Agustín Fernández Mallo

Odio las piscinas, prefiero decirlo ya, antes de que el verano y su calma huracanada lo arrasen todo. El motivo nada tiene que ver con asuntos relacionados con el gasto de agua o ambientales -como es sobradamente sabido, soy mal ciudadano y peor terrícola-, ni tampoco procede de un complejo de clase -me hace feliz que mis vecinos prosperen y disfruten de bienes que yo no me puedo permitir-, no, odio las piscinas porque en ellas tarde o temprano ocurre algo que es mejor olvidar.

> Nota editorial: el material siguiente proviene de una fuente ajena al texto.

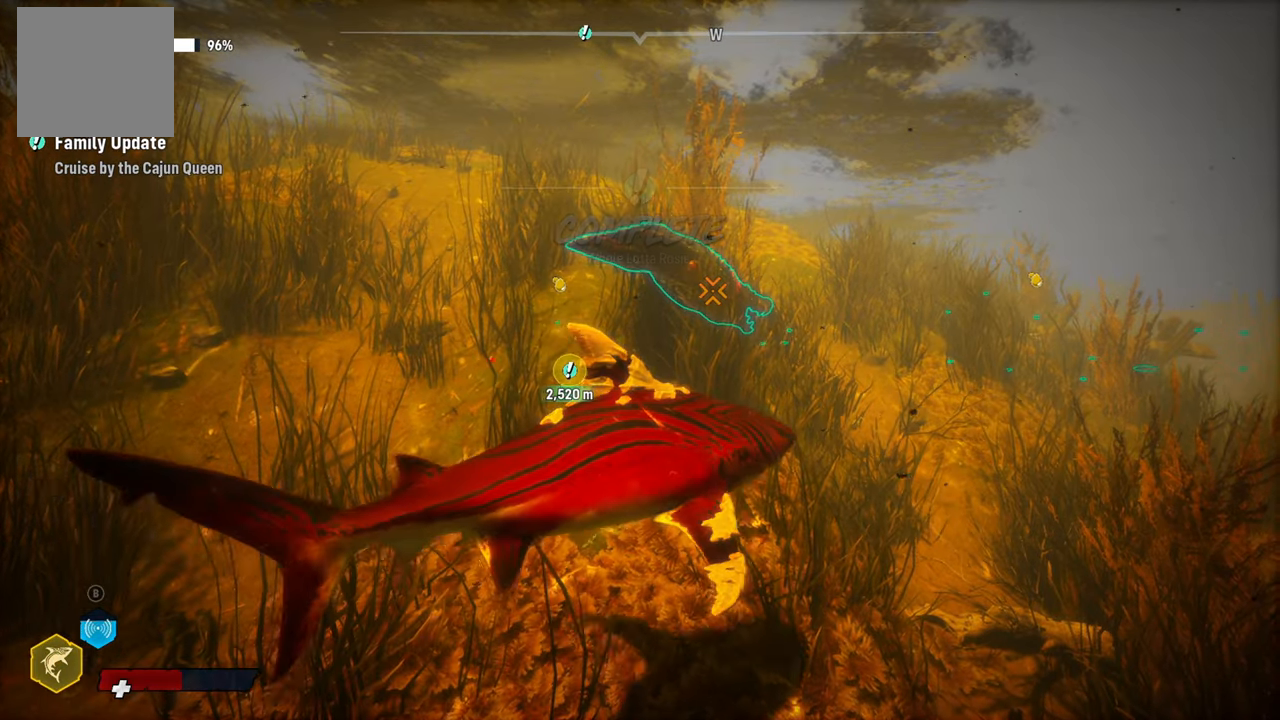
{"buttons": [], "left_stick": "center", "right_stick": "center", "events": [[60, "left_stick", "center"]]}
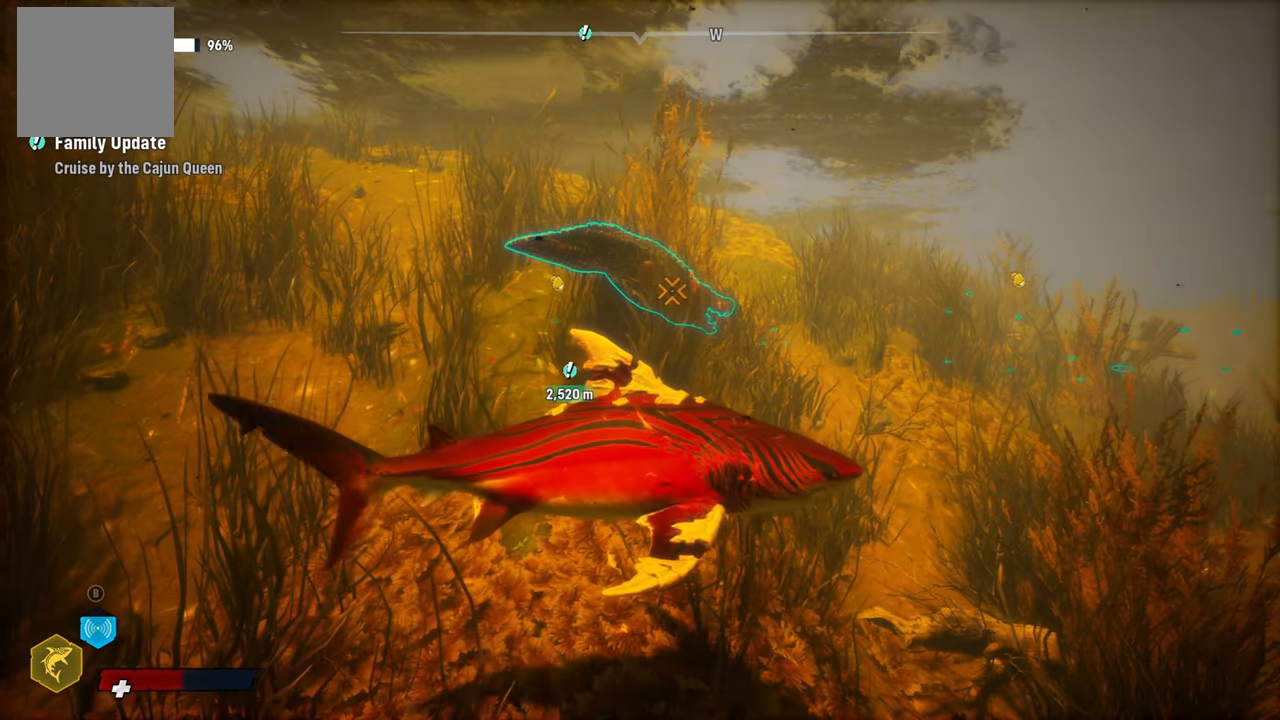
{"buttons": [], "left_stick": "center", "right_stick": "center", "events": []}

La literatura lo tiene bien recogido en Sangre en la piscina, de Agatha Christie, pero también en ese "mar teñido de rojo" que desde Homero se viene nombrando en toda clase de tragedias humanas y divinas, y que no se refiere al Mediterráneo sino a recreativos estanques de agua. Las novelas de Chandler están llenas de aterradoras piscinas, por no hablar de El graduado o de El nadador, cuento de Cheever en el que un hombre llega hasta su casa nadando de piscina en piscina en su urbanización, para, al final del titánico trayecto, encontrar el drama: la piscina de su propia casa no tiene agua, está vacía, tanto como su vida desde que años atrás perdiera a su familia.



Las piscinas vacías también han dado gran ficción a la vida. Es conocida la anécdota de J. G. Ballard: toda su literatura está inspirada por la impresión que, siendo niño en Shanghái, le produjo ver una piscina vacía en una casa abandonada; sus novelas, de una realidad ciertamente extrañada, están activadas por tal visión del abandono. Y a mí me ocurre lo contrario: veo una piscina sin agua y me entran ganas de echarme a dormir en ella, pero la veo llena y me pongo a temblar; es un hacha, un cuchillo, un rifle abstractos. Y toda esa agua, que vibra como el pulmón de un monstruo que nunca llegas a identificar completamente, mortífero animal camuflado bajo el aspecto de azul paralelepípedo. Ayer, hoy y siempre aléjense de las piscinas. Dicho queda.